ZITIERTER ABSCHNITT —
== == ==
Zudem kann die HVV Prepaid Card noch nicht mit allen Verkehrsmitteln genutzt werden. Initial ist die Anwendung in Bussen der Hochbahn sowie VHH, KViP und RMVB nutzbar. In U-Bahnstationen funktioniert die Karte an den modernen Automaten mit großem Display. S-Bahn, Metronom und Regionalbahnen sollen perspektivisch folgen.
Technische Basis im Backend: Das E-Ticket Deutschland
Im Netz kamen früh Vermutungen auf, dass die HVV Prepaid Card auf Basis des E-Ticket Deutschland, auch bekannt als VDV KA oder VDV Kernapplikation, entwickelt wurde. Tatsächlich ist das teilweise der Fall, wie der HVV angab.
"Mit der hvv Prepaid Card haben wir erstmalig ein Account Based Ticketing umgesetzt. Das bedeutet in unserem Kontext, dass die mit der hvv Prepaid Card gekauften Fahrkarten nicht auf der Karte, sondern im Backend gespeichert werden. Für jede Karte wird im Backend ein Kartenaccount angelegt. Die eTickets im Backend basieren auf der VDV-KA-Struktur."
Auch das ist in Deutschland sehr selten. Zumal die Karten explizit keine E-Ticket-Deutschland-Karten sind. Der HVV gibt aber auch E-Ticket-Deutschland-Karten aus. Das Deutschlandticket des Verbunds gehört zur VDV KA.
Kleinere Verbünde, wie der Bodo-Verbund, setzen ähnliche Konzepte ein. Dort sind die (E-Ticket-Deutschland-)Karten aber mit Bankkonten verknüpft und erlauben auch den Kauf von Einzelfahrscheinen.
== == ==
VERFÜGBARE DATEN —
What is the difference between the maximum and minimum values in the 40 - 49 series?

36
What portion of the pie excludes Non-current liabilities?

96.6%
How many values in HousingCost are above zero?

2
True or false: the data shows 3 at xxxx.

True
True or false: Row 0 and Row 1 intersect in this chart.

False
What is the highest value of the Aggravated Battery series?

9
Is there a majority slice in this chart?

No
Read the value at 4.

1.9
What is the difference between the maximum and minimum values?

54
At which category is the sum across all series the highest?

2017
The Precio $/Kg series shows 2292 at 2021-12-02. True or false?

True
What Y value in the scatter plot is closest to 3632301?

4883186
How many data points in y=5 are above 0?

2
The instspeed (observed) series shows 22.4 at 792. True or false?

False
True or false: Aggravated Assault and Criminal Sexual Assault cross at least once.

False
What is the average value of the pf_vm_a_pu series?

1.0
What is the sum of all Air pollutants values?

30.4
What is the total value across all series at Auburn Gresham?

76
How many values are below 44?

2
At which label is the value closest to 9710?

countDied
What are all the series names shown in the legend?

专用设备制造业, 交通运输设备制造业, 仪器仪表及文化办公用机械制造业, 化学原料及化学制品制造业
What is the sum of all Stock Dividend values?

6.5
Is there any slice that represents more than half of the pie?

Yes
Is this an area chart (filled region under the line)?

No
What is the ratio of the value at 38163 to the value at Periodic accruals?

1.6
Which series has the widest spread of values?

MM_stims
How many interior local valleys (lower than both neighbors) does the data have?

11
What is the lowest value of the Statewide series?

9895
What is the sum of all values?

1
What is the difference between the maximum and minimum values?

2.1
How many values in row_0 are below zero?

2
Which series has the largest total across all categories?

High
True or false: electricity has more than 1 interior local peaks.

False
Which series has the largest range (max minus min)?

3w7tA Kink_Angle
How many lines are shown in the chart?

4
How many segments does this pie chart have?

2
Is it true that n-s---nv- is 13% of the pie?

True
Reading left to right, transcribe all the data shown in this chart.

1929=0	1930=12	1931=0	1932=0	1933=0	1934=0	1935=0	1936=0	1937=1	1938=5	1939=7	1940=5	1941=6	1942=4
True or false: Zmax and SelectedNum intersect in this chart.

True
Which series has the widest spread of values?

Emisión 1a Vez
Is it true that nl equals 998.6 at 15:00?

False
== == ==
ARBEITSAUFTRAG — Gib aus dem Text zur HVV Prepaid Card den Abschnitt von „Technische Basis im“ bis einschließlich „zur VDV KA.“ wortgetreu aus.

ERGEBNIS DER AUFGABE —
Technische Basis im Backend: Das E-Ticket Deutschland
Im Netz kamen früh Vermutungen auf, dass die HVV Prepaid Card auf Basis des E-Ticket Deutschland, auch bekannt als VDV KA oder VDV Kernapplikation, entwickelt wurde. Tatsächlich ist das teilweise der Fall, wie der HVV angab.
"Mit der hvv Prepaid Card haben wir erstmalig ein Account Based Ticketing umgesetzt. Das bedeutet in unserem Kontext, dass die mit der hvv Prepaid Card gekauften Fahrkarten nicht auf der Karte, sondern im Backend gespeichert werden. Für jede Karte wird im Backend ein Kartenaccount angelegt. Die eTickets im Backend basieren auf der VDV-KA-Struktur."
Auch das ist in Deutschland sehr selten. Zumal die Karten explizit keine E-Ticket-Deutschland-Karten sind. Der HVV gibt aber auch E-Ticket-Deutschland-Karten aus. Das Deutschlandticket des Verbunds gehört zur VDV KA.